What's Twitter Got to Do With Your Breakup?

NurPhoto/NurPhoto/Getty Images

Breakups are never fun, and the rise of social media in recent years has only complicated matters. But did you know that breaking up might cause you to lose Twitter followers? According to a new study conducted by researchers from Aalto University, Qatar Computing Research Institute, and the University of Michigan, it’s true: Not only can we predict breakups based on social media, but moreover, breakups can predict a loss of followers on social media. I’m pretty sure there’s an Inception joke in there somewhere — anyone care to find it?

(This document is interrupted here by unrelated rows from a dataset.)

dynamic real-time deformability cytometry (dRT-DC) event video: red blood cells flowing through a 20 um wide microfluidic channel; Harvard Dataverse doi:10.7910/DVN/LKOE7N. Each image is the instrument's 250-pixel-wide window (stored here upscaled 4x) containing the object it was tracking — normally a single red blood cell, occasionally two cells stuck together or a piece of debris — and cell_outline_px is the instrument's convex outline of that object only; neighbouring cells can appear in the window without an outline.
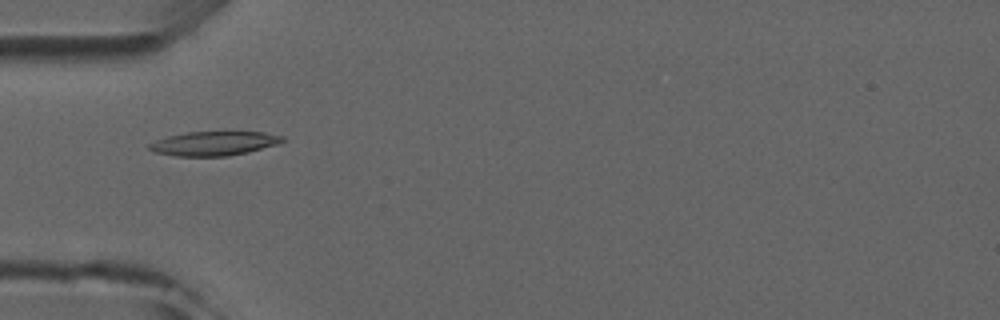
{"species": "common noctule bat (a hibernating species)", "species_latin": "Nyctalus noctula", "temperature_condition": "room temperature", "stored_images_in_passage": 4, "camera_frame_rate_fps": 3000, "um_per_image_px": 0.085, "animal": {"sex": "male", "forearm_length_mm": 52.5}, "frame": {"image": 1, "passage_image": 4, "time_ms": 3.333, "image_size_px": [1000, 320], "cell_outline_px": [[284, 140], [276, 144], [248, 152], [228, 156], [176, 156], [156, 152], [148, 148], [148, 144], [156, 140], [168, 136], [188, 132], [264, 132], [284, 136]], "centroid_in_image_um": [18.18, 12.19], "position_along_channel_um": 66.8, "area_um2": 18.55}}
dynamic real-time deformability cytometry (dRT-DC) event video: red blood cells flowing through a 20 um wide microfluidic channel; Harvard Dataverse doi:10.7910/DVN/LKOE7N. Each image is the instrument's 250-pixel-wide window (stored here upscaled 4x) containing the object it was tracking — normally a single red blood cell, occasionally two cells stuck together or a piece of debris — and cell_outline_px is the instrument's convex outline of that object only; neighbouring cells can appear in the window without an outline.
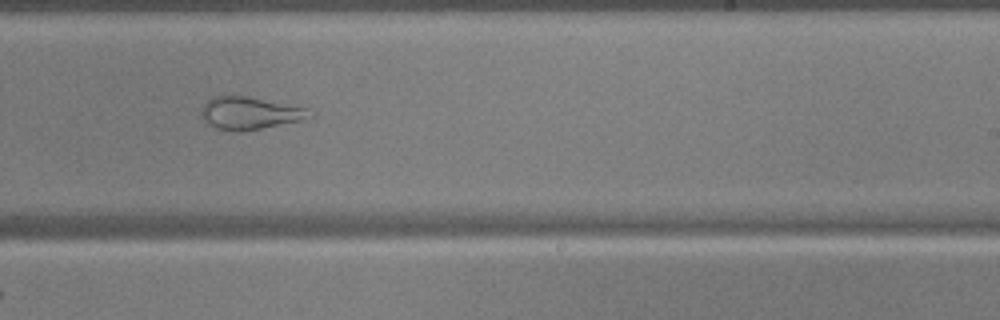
{"species": "common noctule bat (a hibernating species)", "species_latin": "Nyctalus noctula", "temperature_condition": "warm", "stored_images_in_passage": 51, "camera_frame_rate_fps": 3000, "um_per_image_px": 0.085, "animal": {"sex": "male", "body_mass_g": 17.9, "forearm_length_mm": 54.2}, "frame": {"image": 1, "passage_image": 31, "time_ms": 10.0, "image_size_px": [1000, 320], "cell_outline_px": [[316, 116], [304, 120], [260, 128], [212, 128], [204, 120], [200, 112], [204, 104], [212, 96], [244, 96], [308, 108], [316, 112]], "centroid_in_image_um": [21.31, 9.58], "position_along_channel_um": 267.7, "area_um2": 19.94}}
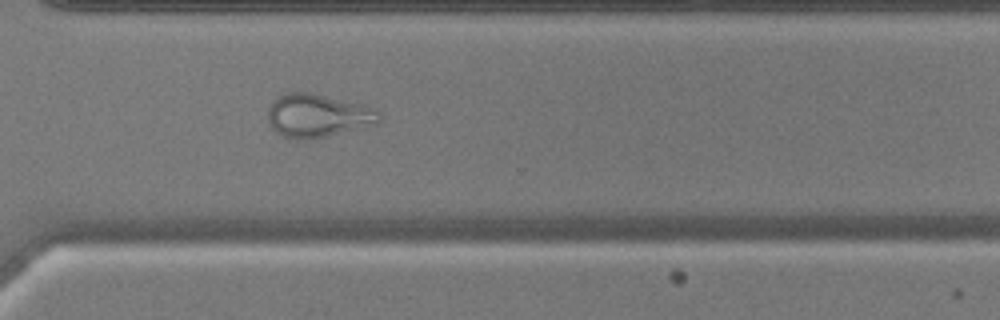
{"frame": {"image": 2, "passage_image": 37, "time_ms": 12.0, "image_size_px": [1000, 320], "cell_outline_px": [[380, 120], [328, 136], [308, 140], [300, 140], [284, 136], [276, 132], [272, 128], [268, 120], [268, 108], [276, 96], [284, 92], [312, 92], [364, 104], [380, 112]], "centroid_in_image_um": [26.92, 9.8], "position_along_channel_um": 343.7, "area_um2": 27.92}}
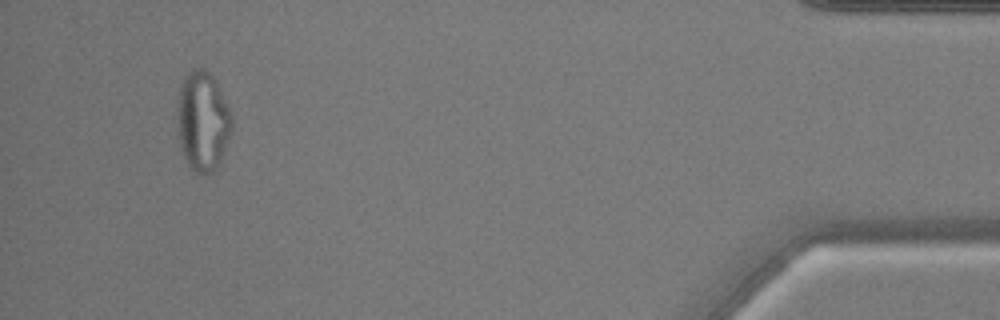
{"frame": {"image": 3, "passage_image": 48, "time_ms": 15.667, "image_size_px": [1000, 320], "cell_outline_px": [[232, 128], [220, 160], [216, 168], [212, 172], [204, 176], [196, 176], [180, 152], [176, 116], [176, 108], [180, 88], [184, 76], [192, 68], [204, 68], [216, 80], [232, 112]], "centroid_in_image_um": [17.21, 10.32], "position_along_channel_um": 418.0, "area_um2": 32.43}}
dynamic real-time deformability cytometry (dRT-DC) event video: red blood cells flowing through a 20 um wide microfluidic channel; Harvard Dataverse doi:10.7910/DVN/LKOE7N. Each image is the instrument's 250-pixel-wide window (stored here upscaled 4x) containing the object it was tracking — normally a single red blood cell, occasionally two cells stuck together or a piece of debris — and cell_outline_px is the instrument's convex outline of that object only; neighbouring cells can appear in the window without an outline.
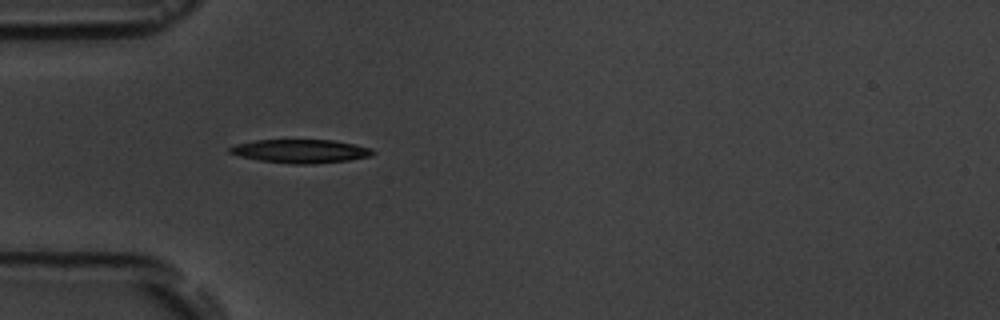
{"species": "common noctule bat (a hibernating species)", "species_latin": "Nyctalus noctula", "temperature_condition": "room temperature", "stored_images_in_passage": 4, "camera_frame_rate_fps": 3000, "um_per_image_px": 0.085, "animal": {"sex": "male", "body_mass_g": 19.5, "forearm_length_mm": 54.6}, "frame": {"image": 1, "passage_image": 4, "time_ms": 4.333, "image_size_px": [1000, 320], "cell_outline_px": [[376, 152], [372, 156], [348, 160], [312, 164], [292, 164], [260, 160], [240, 156], [228, 152], [228, 148], [236, 144], [256, 140], [332, 140], [356, 144], [372, 148]], "centroid_in_image_um": [25.59, 12.84], "position_along_channel_um": 59.4, "area_um2": 19.65}}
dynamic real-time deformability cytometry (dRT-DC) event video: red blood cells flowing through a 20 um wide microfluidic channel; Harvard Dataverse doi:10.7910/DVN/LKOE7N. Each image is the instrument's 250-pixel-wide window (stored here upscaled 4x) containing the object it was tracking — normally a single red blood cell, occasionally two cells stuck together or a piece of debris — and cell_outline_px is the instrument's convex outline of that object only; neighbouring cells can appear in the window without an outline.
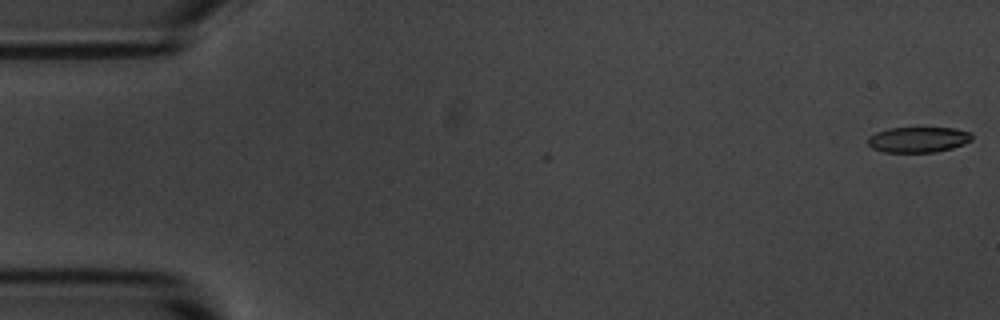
{"species": "common noctule bat (a hibernating species)", "species_latin": "Nyctalus noctula", "temperature_condition": "room temperature", "stored_images_in_passage": 4, "camera_frame_rate_fps": 3000, "um_per_image_px": 0.085, "animal": {"sex": "male", "body_mass_g": 20.1, "forearm_length_mm": 53.5}, "frame": {"image": 1, "passage_image": 1, "time_ms": 0.0, "image_size_px": [1000, 320], "cell_outline_px": [[972, 140], [964, 144], [952, 148], [936, 152], [884, 152], [872, 148], [868, 144], [868, 136], [876, 132], [888, 128], [952, 128], [972, 132]], "centroid_in_image_um": [78.05, 11.86], "position_along_channel_um": 6.9, "area_um2": 15.55}}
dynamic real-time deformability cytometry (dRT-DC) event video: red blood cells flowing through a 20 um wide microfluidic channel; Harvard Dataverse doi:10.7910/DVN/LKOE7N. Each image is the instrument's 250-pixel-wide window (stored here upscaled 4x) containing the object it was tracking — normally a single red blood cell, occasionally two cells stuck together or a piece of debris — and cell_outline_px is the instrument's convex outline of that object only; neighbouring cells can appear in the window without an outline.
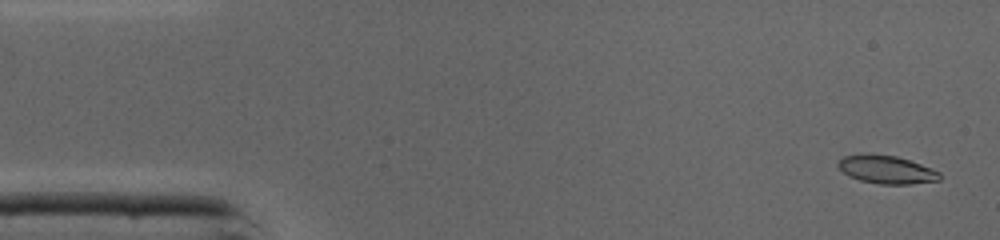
{"species": "common noctule bat (a hibernating species)", "species_latin": "Nyctalus noctula", "temperature_condition": "cold", "stored_images_in_passage": 46, "camera_frame_rate_fps": 3000, "um_per_image_px": 0.085, "animal": {"sex": "male", "body_mass_g": 19.0, "forearm_length_mm": 50.8}, "frame": {"image": 1, "passage_image": 2, "time_ms": 0.333, "image_size_px": [1000, 240], "cell_outline_px": [[940, 180], [908, 184], [880, 184], [860, 180], [848, 176], [836, 164], [836, 160], [844, 156], [868, 152], [896, 156], [932, 168], [940, 172]], "centroid_in_image_um": [75.3, 14.39], "position_along_channel_um": 9.7, "area_um2": 16.82}}
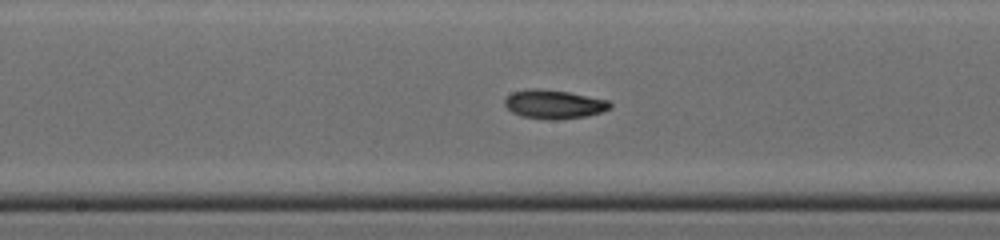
{"frame": {"image": 2, "passage_image": 23, "time_ms": 7.333, "image_size_px": [1000, 240], "cell_outline_px": [[612, 108], [588, 116], [556, 120], [548, 120], [520, 116], [512, 112], [504, 104], [504, 100], [512, 92], [536, 88], [568, 92], [608, 100], [612, 104]], "centroid_in_image_um": [47.09, 8.88], "position_along_channel_um": 201.1, "area_um2": 17.69}}
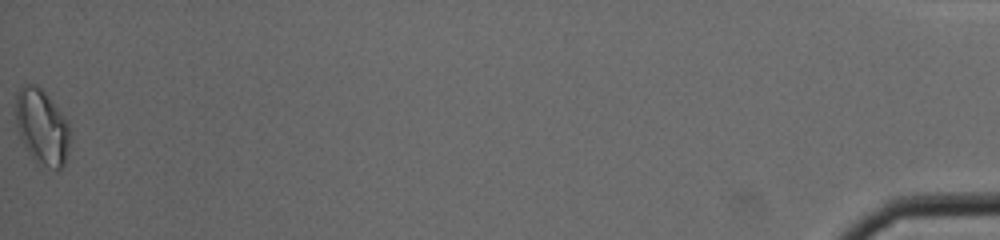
{"frame": {"image": 3, "passage_image": 46, "time_ms": 15.0, "image_size_px": [1000, 240], "cell_outline_px": [[68, 148], [64, 164], [60, 172], [56, 172], [36, 164], [28, 152], [20, 136], [16, 124], [16, 92], [24, 84], [36, 84], [52, 100], [68, 120]], "centroid_in_image_um": [3.56, 10.83], "position_along_channel_um": 431.6, "area_um2": 24.1}, "authors_computed_cell_mechanics": {"area_um2": 16.9643, "velocity_mm_per_s": 4.3754, "shape_relaxation_time_tau1_ms": 11.0328, "shape_relaxation_time_tau2_ms": 11.0446, "deformation_change_tau1": 0.2936, "deformation_change_tau2": 0.1779}}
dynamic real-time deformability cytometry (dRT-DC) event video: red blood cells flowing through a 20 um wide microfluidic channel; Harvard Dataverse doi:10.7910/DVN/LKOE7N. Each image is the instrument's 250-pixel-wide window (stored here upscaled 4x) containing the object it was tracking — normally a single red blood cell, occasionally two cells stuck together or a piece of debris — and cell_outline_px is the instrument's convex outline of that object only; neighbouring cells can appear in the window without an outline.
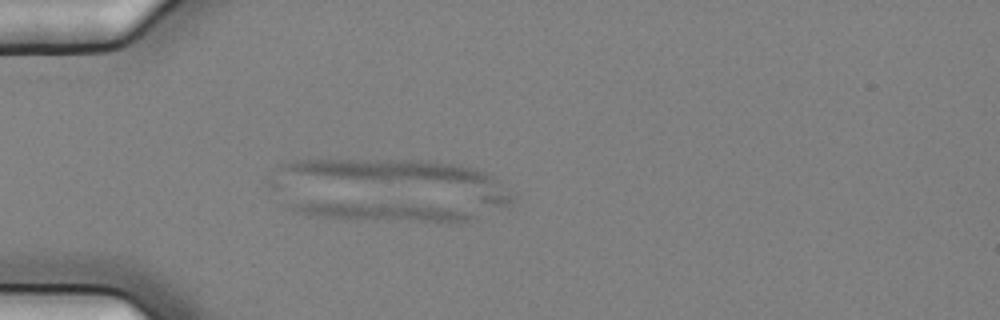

The initial sample for the paper consisted of some 80,000 users identified as couples based on “profile references such as @user1 writing, ‘@user2 is the best boyfriend ever!!’” The researchers then tracked these users from November 2013 to April 2014. After eliminating from this data set those from non-English-speaking countries, they used online crowdsourcing platform Crowdflower to “clean” the data—specifically, three actual humans evaluated whether they thought specific pairs of users were in a relationship in both November 2013 and April 2014. Married couples were removed from the resulting data set, narrowing it further, until finally the researchers arrived at a group 661 pairs they determined had been in a relationship in November, but had broken up by April. For reference, they also sampled a set of 661 pairs who had been in a relationship in November and were still together in April.

As is to be expected, communication between the couples who broke up changed as they neared the relationship’s dissolution; for example, the number of messages sent between partners decreased, while messages to other users increased. Furthermore, there usage of “depressed” terms increased in couples who had broken up versus those who had not. There was also a somewhat unexpected change, though: Both people on either end of a breakup tended to lose 15 to 20 Twitter followers in the aftermath. Why is that? The researchers speculate briefly that it might be the result of formerly mutual friends taking sides, but they don’t go into more detail about it. As the Daily Dot notes, it’s also possible that the uptick in “depressed” tweets might drive away some followers (because no one wants a Debbie Downer clouding up their newsfeed).

Interestingly, breakups on Twitter can also be predicted, although not in quite the same way as it can be on Facebook. We know from previous research that adding a whole bunch of new Facebook friends is indicative of an imminent breakup — but on Twitter, it’s evinced by “stonewalling,” or someone not replying to their significant other’s tweets while continuing to reply to those from other people. The researchers observed this phenomenon in nearly 40 percent of the couples who broke up, and only in 10 percent of the couples who stayed together. Perhaps somewhat predictably, though, 44 percent of couples still follow each other two weeks following a breakup. Guys? We really need to stop keeping tabs on our exes. Nine times out of ten, it’s just going to end in tears.

Of course, there are some flaws to the study; public data from Twitter isn’t always reliable, and one person proclaiming another to be the best boyfriend ever doesn’t necessarily mean that the two users in question are actually an item. Also, it's worth noting that the only users tracked were heterosexual, unmarried couples. For what it’s worth, the researchers acknowledged both the pros and cons of collecting their data the way they did, noting in particular “limited power to determine causal links” and “privacy concerns.” Concerning the privacy in particular — is this study yet another example of us becoming subjects in an experiment without consenting to it beforehand? Maybe. At least this time no one was screwing with what we actually see on our feeds, right?